Why now? Because the number of Siren customers wanting to run a program outside the default WordPress admin has been growing for a year, and “we have an API” stopped being a useful answer. The design has to match the claim.

Complete means every resource

Every resource in Siren’s data model has a REST interface. The split between what’s mutable and what isn’t follows the shape of the data, not a tier gate: the resources an operator authors get full CRUD, and the resources the system authors as side effects get read-only access, because rewriting a ledger makes the audit trail lie. The endpoint reference is the authoritative list.

The point of a complete surface is what you can build on top of it. Siren is a WordPress plugin and will be for as long as WordPress is the right place for it, but the programs don’t have to live inside a WordPress experience. A team running a donation-per-purchase program, a creator royalty split, or a sales-team bonus pool can run the Siren admin on a subdomain, point their marketing site at a static frontend, and push conversions into Siren from whatever stack their commerce actually runs on. The default admin and Collaborator Portal are opinionated for standard affiliate programs. For anything else, the API is how you build the interface your program actually has.

Developers evaluating whether the API holds up should start at the endpoint reference. It covers every resource, every field, and the pagination and field-selection pattern every list endpoint shares. Auth runs on the standard WordPress JWT model. Idempotency behavior for ledger writes and the event-delivery story for external systems live in the same reference, because those are the questions that decide whether an API is usable, not whether it exists. If you’re looking for an OpenAPI spec or a typed SDK, the honest answer is that the endpoint reference is the contract today, and the tooling on top of it is a roadmap item, not a shipped thing. That’s where to go before installing.

It ships on every tier, Lite included

The REST API is part of every Siren tier, not gated to paid plans. The free tier, Siren Lite, includes full API access. This is deliberate.

If you’re a builder evaluating whether Siren is the right platform to run an incentive program on, the API is part of what you’re evaluating. Gating it behind a paid plan would force you to buy before you could answer the question. The whole point of Lite is to let you prove the model on real data, on a real site, before you commit.

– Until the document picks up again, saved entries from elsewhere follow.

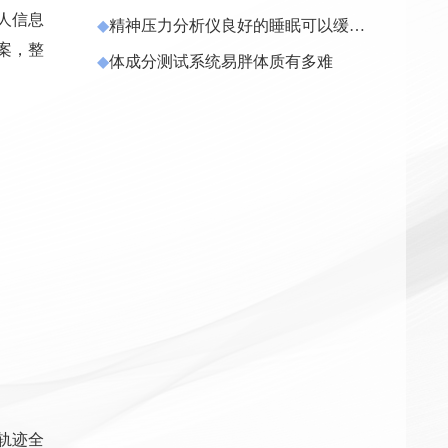
病率
人信息
◆
精神压力分析仪良好的睡眠可以缓解
心理压力
案，整
◆
体成分测试系统易胖体质有多难
轨迹全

Headless WordPress, via the opportunity ID header

Every visitor who lands on a Siren-tracked site is assigned an opportunity ID, and that ID is the anchor Siren uses to attribute a later conversion back to the right collaborator. On a traditional WordPress-rendered site, the opportunity ID lives in a cookie and moves through requests automatically. On a headless site, where the frontend is a static build and WordPress lives on a subdomain doing nothing visible, the opportunity ID has to be handed around explicitly. Siren 3.0 formalized that pattern.

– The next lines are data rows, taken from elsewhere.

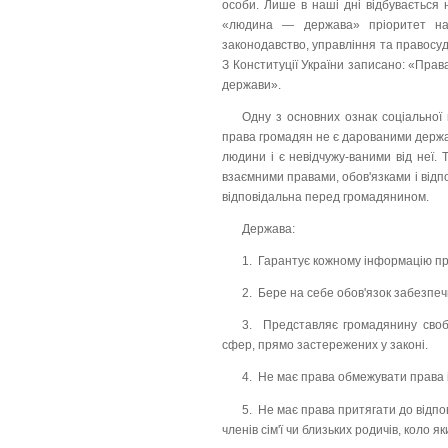
особи. Лише в наші дні відбувається
«людина — держава» пріоритет нал
законодавство, управління та правосудд
З Конституції України записано: «Права
держави».
Одну з основних ознак соціальної
права громадян не є дарованими держа
людини і є невідчужу-ваними від неї. 
взаємними правами, обов'язками і відп
відповідальна перед громадянином.
Держава:
1. Гарантує кожному інформацію про
2. Бере на себе обов'язок забезпеч
3. Представляє громадянину свобо
сфер, прямо застережених у законі.
4. Не має права обмежувати права 
5. Не має права притягати до відп
членів сім'ї чи близьких родичів, коло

The flow is short. A visitor lands on your static frontend with a referral URL. Your frontend calls the Siren tracking endpoint, Siren returns an opportunity ID, and you hold onto it client-side. When the visitor later converts, whether that’s completing a checkout, submitting a form, or any other event your program attributes on, you send the opportunity ID back in a header called X-Siren-OID. Siren uses it to credit the right collaborator.

The Siren marketing site you’re reading right now is one example of this pattern. It’s an Astro-generated static site served from a CDN, with the Siren plugin running on a WordPress install we control on a separate subdomain. Every page initializes tracking, every conversion carries the opportunity ID back through that header, and attribution works the way it does on a traditional WordPress site. Nothing in that stack requires a paid tier. Headless WordPress with Siren tracking runs on Lite, Essentials, Plus, and Pro the same way.

The API makes the infrastructure claim real

The 3.0 relaunch post argued that Siren is infrastructure, not an affiliate plugin. The API is the load-bearing version of that claim. Infrastructure products are defined by how they behave when you don’t use them the way the vendor imagined. A good one exposes its operations cleanly enough that you can build something the vendor never thought of.

The full surface is at the endpoint reference. If your program is typical, the admin and the portal will handle it cleanly. If it isn’t, you have a surface you can build on.